◆ Exercise objective
Would you return each entry exactly as written, omitting any pictures?

Start of Block

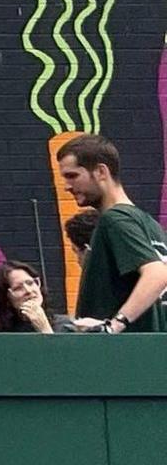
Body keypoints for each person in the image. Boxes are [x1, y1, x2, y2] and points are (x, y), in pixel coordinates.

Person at [58, 135, 167, 333]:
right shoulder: (150, 225)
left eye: (72, 176)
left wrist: (113, 326)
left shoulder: (115, 220)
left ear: (101, 171)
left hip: (121, 357)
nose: (66, 186)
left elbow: (158, 274)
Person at [0, 260, 66, 333]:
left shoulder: (65, 326)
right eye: (18, 288)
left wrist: (44, 328)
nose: (28, 291)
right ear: (6, 298)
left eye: (30, 283)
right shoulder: (0, 334)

End of Block

◆ Your response
Body keypoints for each person in the image. Boxes are [x1, y1, x2, y2] and points are (x, y), in pixel coordinates.

Person at [58, 135, 167, 333]:
right shoulder: (150, 225)
left eye: (72, 176)
left wrist: (113, 326)
left shoulder: (115, 220)
left ear: (101, 171)
left hip: (121, 357)
nose: (66, 186)
left elbow: (158, 274)
Person at [0, 260, 66, 333]:
left shoulder: (65, 326)
right eye: (18, 288)
left wrist: (44, 328)
nose: (28, 291)
right ear: (6, 298)
left eye: (30, 283)
right shoulder: (0, 334)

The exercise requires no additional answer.